Kopor ditutup dengan sehelai kain batik baru, lalu dihiasi daun kelapa muda. Babi itu simbol orang yang sudah meninggal. Masing masing diberi nama sesuai dengan nama orang yang akan diantar rohnya.
Diiringi nyanyian adat yang mirip ratapan, kopor diarak menuju rumah pesta. Sesampai di halaman rumah, tiba-tiba terjadi saling pukul dengan menggunakan kayu dan tinju.
(Baca juga: Cing Cing Goling, Upacara Adat Gunung Kidul yang Terinspirasi dari Kisah Pelarian Prajurit Majapahit)
Bunyi berdebam memantul dari setiap punggung yang terhantam. Untunglah, saling pukul hanya berlangsung sepuluh menit.
"Namanya leben grengan.

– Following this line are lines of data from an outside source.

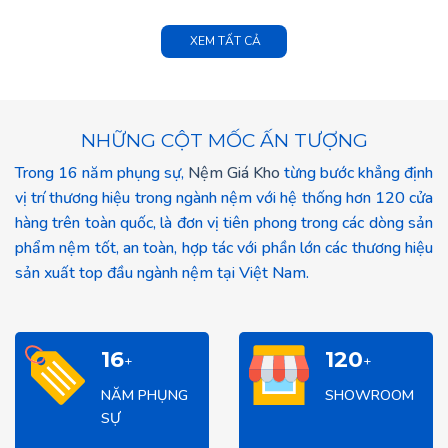
XEM TẤT CẢ
NHỮNG CỘT MỐC ẤN TƯỢNG
Trong 16 năm phụng sự,
Nệm Giá Kho
từng bước khẳng định
vị trí thương hiệu trong ngành nệm với hệ thống hơn 120 cửa
hàng trên toàn quốc, là đơn vị tiên phong trong các dòng sản
phẩm nệm tốt, an toàn, hợp tác với phần lớn các thương hiệu
sản xuất top đầu ngành nệm tại Việt Nam.
16
120
+
+
NĂM PHỤNG
SHOWROOM
SỰ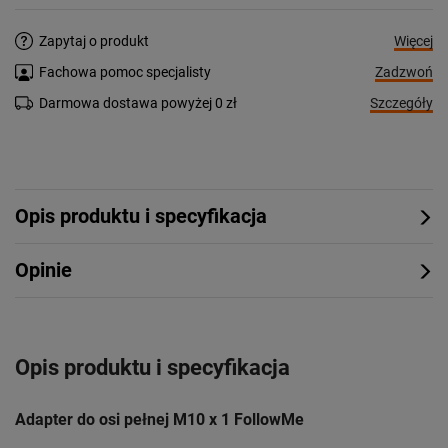
Więcej
Zapytaj o produkt
Zadzwoń
Fachowa pomoc specjalisty
Szczegóły
Darmowa dostawa powyżej 0 zł
Opis produktu i specyfikacja
Opinie
Opis produktu i specyfikacja
Adapter do osi pełnej M10 x 1 FollowMe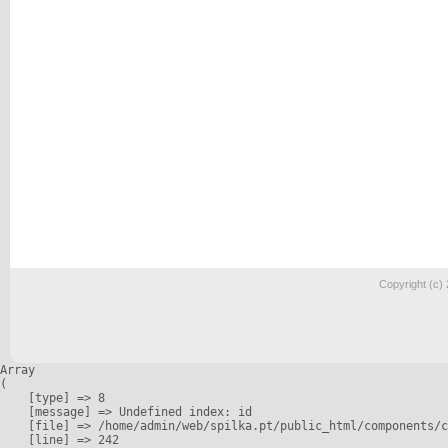
Copyright (c)
Array

(

    [type] => 8

    [message] => Undefined index: id

    [file] => /home/admin/web/spilka.pt/public_html/components/c
    [line] => 242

Untuk menunjukkan keakraban antarsaudara," tutur Pak Joseph.
Konon, aslinya leben grengan menggunakan senjata tajam, misalnya parang. Anehnya, luka yang timbul cukup ditutup dengan sembarang daun, dijamin seketika sembuh. Asalkan, tidak ada perempuan.
Lalu mengapa saat itu hanya menggunakan kayu dan tinju tangan? Ternyata, karena ada saya yang akan memotret.
Leben grengan usai. Tiba-tiba terdengar ratap tangis laki-laki dan perempuan memenuhi udara Tanah Hikong. Seorang perempuan muda memanggil-manggil nama almarhumah nenek dan ibunya.